__Extracted entries__
___
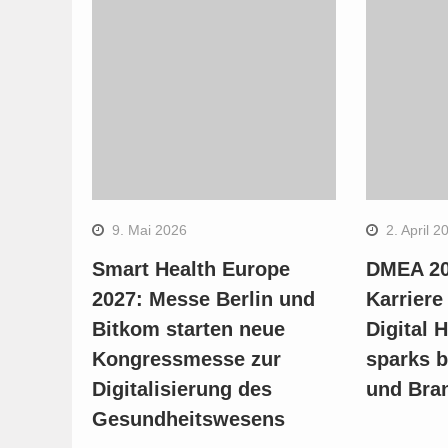
9. Mai 2026
2. April 2
Smart Health Europe
DMEA 20
2027: Messe Berlin und
Karriere
Bitkom starten neue
Digital 
Kongressmesse zur
sparks b
Digitalisierung des
und Bra
Gesundheitswesens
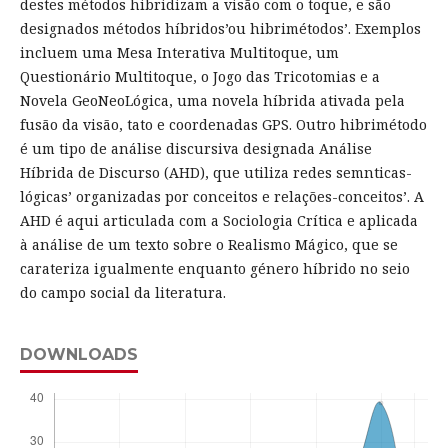
destes métodos hibridizam a visão com o toque, e são
designados métodos híbridos’ou hibrimétodos’. Exemplos
incluem uma Mesa Interativa Multitoque, um
Questionário Multitoque, o Jogo das Tricotomias e a
Novela GeoNeoLógica, uma novela híbrida ativada pela
fusão da visão, tato e coordenadas GPS. Outro hibrimétodo
é um tipo de análise discursiva designada Análise
Híbrida de Discurso (AHD), que utiliza redes semnticas-
lógicas’ organizadas por conceitos e relações-conceitos’. A
AHD é aqui articulada com a Sociologia Crítica e aplicada
à análise de um texto sobre o Realismo Mágico, que se
carateriza igualmente enquanto género híbrido no seio
do campo social da literatura.
DOWNLOADS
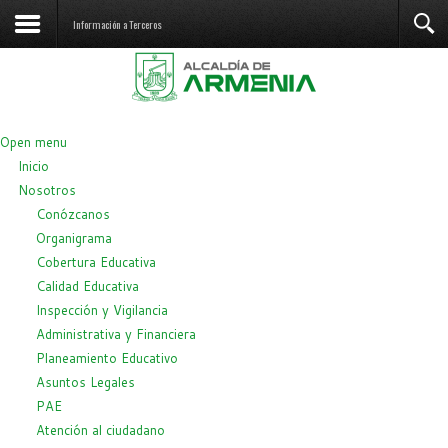
Información a Terceros
Open menu
Inicio
Nosotros
Conózcanos
Organigrama
Cobertura Educativa
Calidad Educativa
Inspección y Vigilancia
Administrativa y Financiera
Planeamiento Educativo
Asuntos Legales
PAE
Atención al ciudadano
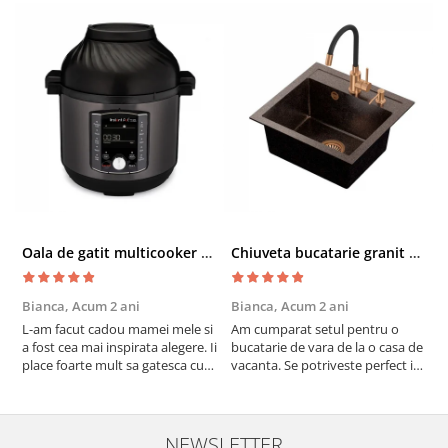
Oala de gatit multicooker 11 functii Instant Pot Pro Crisp 8 + Air Fryer 7.6 lt
Chiuveta bucatarie granit cu finisaj negru perlat/cupru Steingran Art Copper cu dozator si baterie Quadron
Bianca,
Acum 2 ani
Bianca,
Acum 2 ani
V
L-am facut cadou mamei mele si
Am cumparat setul pentru o
S
a fost cea mai inspirata alegere. Ii
bucatarie de vara de la o casa de
c
place foarte mult sa gatesca cu
vacanta. Se potriveste perfect in
c
acest aparat, fara efort si fara sa
decor, se curata perfect, este
v
trebuiasca sa tot invarta in
practic si util. Calitate foarte
b
cratita...ma gandesc serios sa imi
buna, recomand cu drag !
v
cumpar si eu! Recomand mult !
m
NEWSLETTER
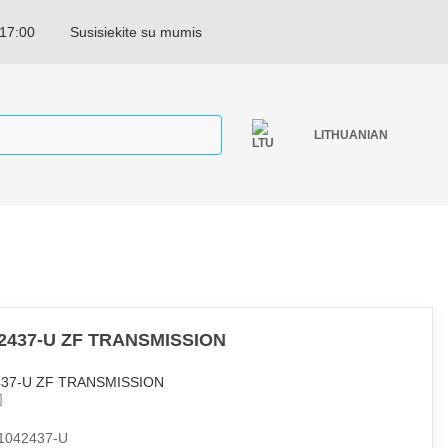
 17:00
Susisiekite su mumis
LITHUANIAN
2437-U ZF TRANSMISSION
437-U ZF TRANSMISSION
1042437-U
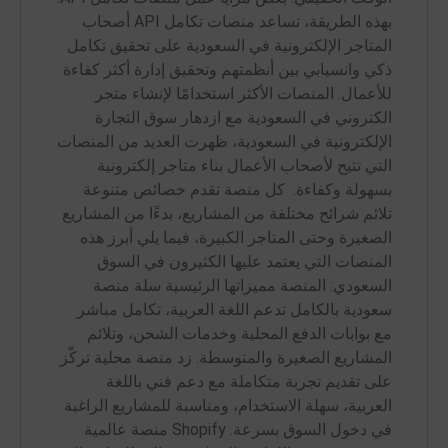
بهذه الطريقة، تساعد منصات تكامل API أصحاب
المتاجر الإلكترونية في السعودية على تحقيق تكامل
ذكي وانسيابي بين أنظمتهم وتحقيق إدارة أكثر كفاءة
للأعمال. المنصات الأكثر استخدامًا لإنشاء متجر
الكتروني في السعودية مع ازدهار سوق التجارة
الإلكترونية في السعودية، ظهرت العديد من المنصات
التي تتيح لأصحاب الأعمال بناء متاجر إلكترونية
بسهولة وكفاءة. كل منصة تقدم خصائص متنوعة
تلائم شرائح مختلفة من المشاريع، بدءًا من المشاريع
الصغيرة وحتى المتاجر الكبيرة، فيما يلي أبرز هذه
المنصات التي يعتمد عليها الكثيرون في السوق
السعودي: المنصة مميزاتها الرئيسية سلة منصة
سعودية بالكامل تدعم اللغة العربية، تكامل مباشر
مع بوابات الدفع المحلية وخدمات الشحن، وتلائم
المشاريع الصغيرة والمتوسطة. زد منصة محلية تركّز
على تقديم تجربة متكاملة مع دعم فني باللغة
العربية، سهلة الاستخدام، ومناسبة للمشاريع الراغبة
في دخول السوق بسرعة. Shopify منصة عالمية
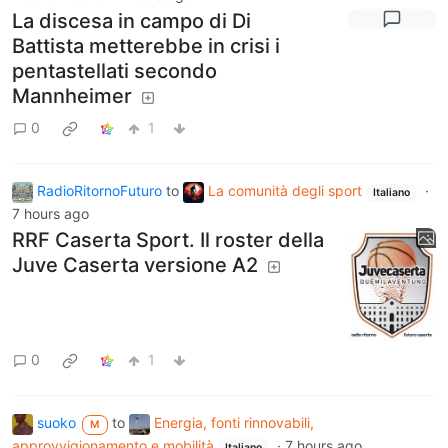
La discesa in campo di Di
Battista metterebbe in crisi i
pentastellati secondo
Mannheimer
0
1
RadioRitornoFuturo
to
La comunità degli sport
·
Italiano
7 hours ago
RRF Caserta Sport. Il roster della
Juve Caserta versione A2
0
1
suoko
to
Energia, fonti rinnovabili,
M
approvvigionamento e mobilità
·
7 hours ago
Italiano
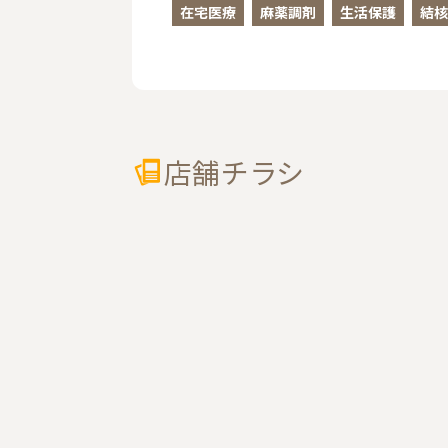
在宅医療
麻薬調剤
生活保護
結核
店舗チラシ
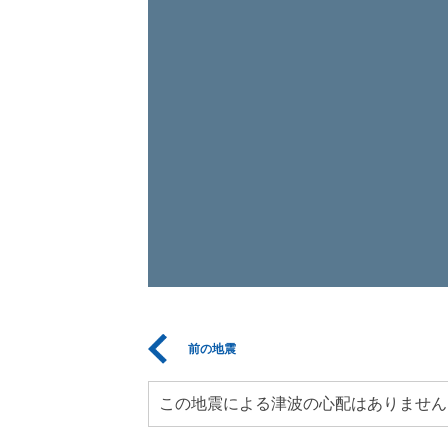
前の地震
この地震による津波の心配はありません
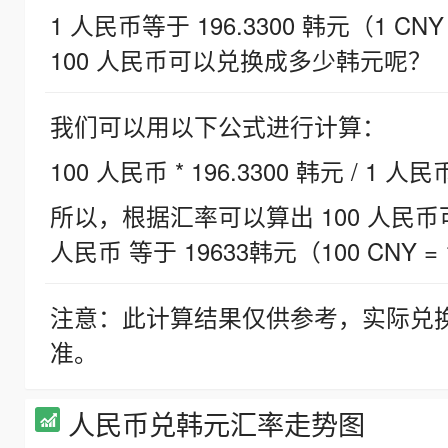
1 人民币等于 196.3300 韩元（1 CNY
100 人民币可以兑换成多少韩元呢？
我们可以用以下公式进行计算：
100 人民币 * 196.3300 韩元 / 1 人民
所以，根据汇率可以算出 100 人民币可兑
人民币 等于 19633韩元（100 CNY = 
注意：此计算结果仅供参考，实际兑
准。
人民币兑韩元汇率走势图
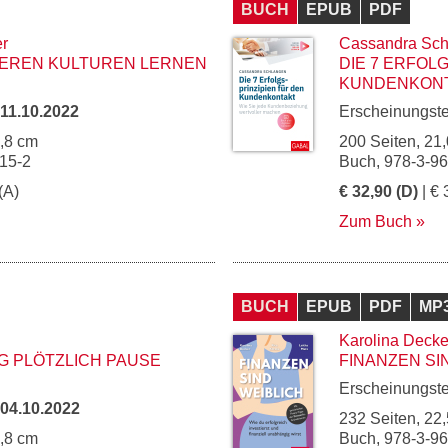
BUCH
EPUB
PDF
er
Cassandra Sch
DEREN KULTUREN LERNEN
DIE 7 ERFOL
KUNDENKON
11.10.2022
Erscheinungst
4,8 cm
200 Seiten, 21,
15-2
Buch, 978-3-9
(A)
€ 32,90 (D)
| € 
Zum Buch
BUCH
EPUB
PDF
MP
Karolina Decke
G PLÖTZLICH PAUSE
FINANZEN SI
Erscheinungst
04.10.2022
232 Seiten, 22,
4,8 cm
Buch, 978-3-9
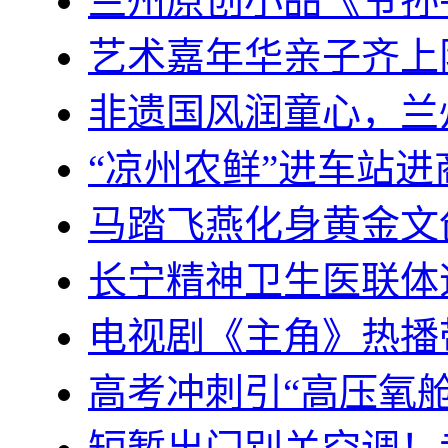
兰州原创小品《爷孙
艺术嘉年华亲子齐上
非遗国风润童心，兰
“凉州农鲜”进车站
马踏飞燕化身黄金文
长宁精神卫生医联体迈
电视剧《主角》热播
高考冲刺引“高压氧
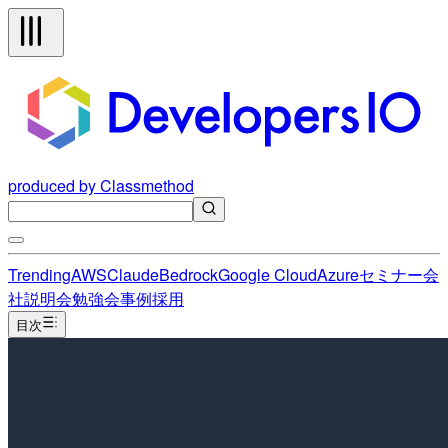
produced by Classmethod
Trending
AWS
Claude
Bedrock
Google Cloud
Azure
セミナー
会
社説明会
勉強会
事例
採用
目次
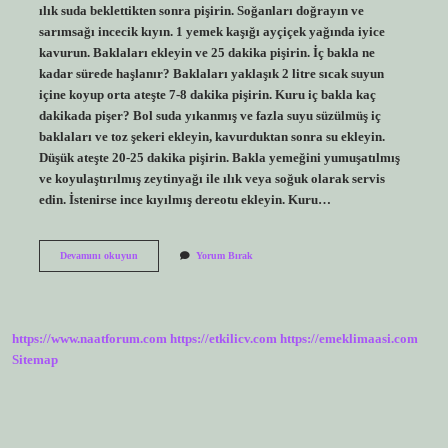
ılık suda beklettikten sonra pişirin. Soğanları doğrayın ve
sarımsağı incecik kıyın. 1 yemek kaşığı ayçiçek yağında iyice
kavurun. Baklaları ekleyin ve 25 dakika pişirin. İç bakla ne
kadar sürede haşlanır? Baklaları yaklaşık 2 litre sıcak suyun
içine koyup orta ateşte 7-8 dakika pişirin. Kuru iç bakla kaç
dakikada pişer? Bol suda yıkanmış ve fazla suyu süzülmüş iç
baklaları ve toz şekeri ekleyin, kavurduktan sonra su ekleyin.
Düşük ateşte 20-25 dakika pişirin. Bakla yemeğini yumuşatılmış
ve koyulaştırılmış zeytinyağı ile ılık veya soğuk olarak servis
edin. İstenirse ince kıyılmış dereotu ekleyin. Kuru…
Kuru
Devamını okuyun
Yorum Bırak
Iç
Bakla
Kaç
Dakikada
Haşlanır
https://www.naatforum.com
https://etkilicv.com
https://emeklimaasi.com
Sitemap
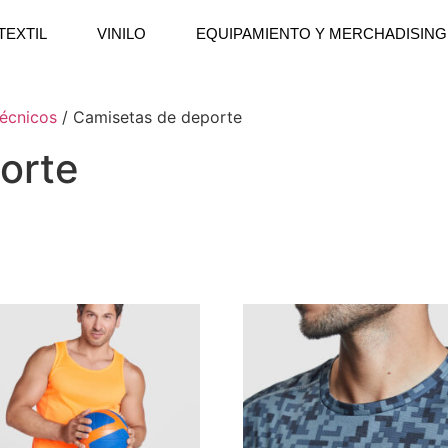
TEXTIL
VINILO
EQUIPAMIENTO Y MERCHADISING
técnicos
/ Camisetas de deporte
orte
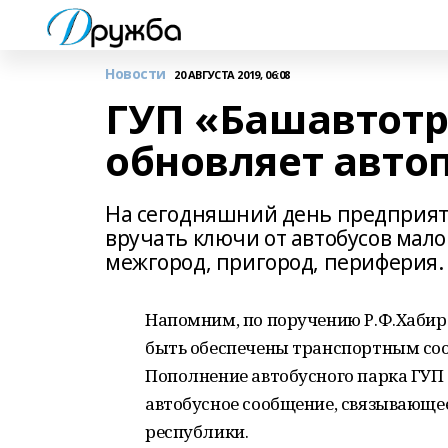
Новости
20 АВГУСТА 2019, 06:08
ГУП «Башавтотр
обновляет авто
На сегодняшний день предприяти
вручать ключи от автобусов малог
межгород, пригород, периферия.
Напомним, по поручению Р.Ф.Хаби
быть обеспечены транспортным соо
Пополнение автобусного парка ГУП
автобусное сообщение, связывающее
республики.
___
__Assigned task__
Pick out every line in the listing above that contains the string "الإلكترونية". Letter case matters.

__Solution below__
المتاجر الإلكترونية في السعودية على تحقيق تكامل
الإلكترونية في السعودية، ظهرت العديد من المنصات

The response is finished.